The last few culprits of Poggio Ridente's beautiful Ruche.
I was only recently introduced to the wines of the Les Vignerons Parisiens by Richard Kelly MW, all labelled according to various cultural references to Paris. Made by a team of viticultural consultants operating over the South of France, these guys are well placed to select exciting parcels of fruit, which they purchase and vinify in the capital. It's a bit gimmicky, but it doesn't matter as the wines are fantastic. We bought a little bit of both the 'Turbigo' Cinsault and the Viogneir, Marsanne, Roussane mix known as Lutece and it's been this lively but intense white that has been a real star for us. I expect its popularity will continue through the winter months as it offers up both structure and freshness with just the right amount of fruit, elegance and polish. A biodynamically cultivated blend, it shows impressively intense notes of citrus, hawthorne, apricot as well as lots of personality and character. This is the 2017 vintage and it's probably best enjoyed vibrant and youthful, however, with plenty of acidity there are some hints it will cellar well over the next two to three years.
Born in Cadiz to a family of restauranteur, Verónica Ortega is an example of a new generation of winemakers passionale about bringing hard work, passion and a bit of tlc to her local vineyards and traditional grape varieties. We've purchased her Mencia from the Bierzo appellation. Beirzo benefits from a fascinating terroir, situated as it is in Spain's North West where it sees typical Galician traits of humidy and rainfall, but in addition, receives plenty of influence from the hot and dry weather of neighbouring Castile. This climatic mix is just perfect for the light and fruity Mencia grape.
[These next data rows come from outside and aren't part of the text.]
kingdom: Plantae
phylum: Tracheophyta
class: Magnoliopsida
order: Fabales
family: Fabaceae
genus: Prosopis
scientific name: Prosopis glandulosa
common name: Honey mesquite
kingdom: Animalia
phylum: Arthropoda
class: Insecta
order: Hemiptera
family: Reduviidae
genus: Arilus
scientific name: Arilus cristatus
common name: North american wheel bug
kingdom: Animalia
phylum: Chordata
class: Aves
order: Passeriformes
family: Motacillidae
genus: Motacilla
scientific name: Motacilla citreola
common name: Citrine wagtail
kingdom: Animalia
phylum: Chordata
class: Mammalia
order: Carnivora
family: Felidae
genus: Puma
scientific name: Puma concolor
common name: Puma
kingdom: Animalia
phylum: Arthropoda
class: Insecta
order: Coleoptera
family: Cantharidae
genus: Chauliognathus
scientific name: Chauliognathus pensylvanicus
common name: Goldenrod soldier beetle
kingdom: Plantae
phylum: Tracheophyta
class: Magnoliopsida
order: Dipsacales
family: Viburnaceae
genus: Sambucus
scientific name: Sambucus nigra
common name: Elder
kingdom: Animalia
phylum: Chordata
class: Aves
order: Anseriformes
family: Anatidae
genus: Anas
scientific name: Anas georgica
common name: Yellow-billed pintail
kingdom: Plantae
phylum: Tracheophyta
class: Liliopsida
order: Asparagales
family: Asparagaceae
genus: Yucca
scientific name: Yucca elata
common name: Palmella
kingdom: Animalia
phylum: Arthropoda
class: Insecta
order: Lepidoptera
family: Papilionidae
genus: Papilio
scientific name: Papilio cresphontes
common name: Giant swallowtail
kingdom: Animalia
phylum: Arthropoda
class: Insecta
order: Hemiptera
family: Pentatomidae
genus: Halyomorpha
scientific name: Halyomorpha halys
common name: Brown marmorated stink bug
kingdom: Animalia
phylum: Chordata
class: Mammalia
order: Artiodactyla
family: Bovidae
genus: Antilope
Verónica herself is based in Valtuille de Abajo, and this wine comes from various parcels of organically tended vines around the village. Planted in the typical sandy, red clay soils where there is quite a high iron content, the vineyards boast an average age of up to 80 years old. Verónica’s father was a bullfighter and 'Quite' is a bullfighting term meaning to offer a helping hand. Given a 15 day cuvaison and aged for seven months, half of which is in 800ltr amphoras and the other half in two to three year old barrels, it has an excellent texture and sings with attractive mulberry and brambly fruit. Floral hints with some liquorice and nutmeg also seem to reveal themselves with a bit of time. So delicious and easy to drink, this light red is my big shout for January.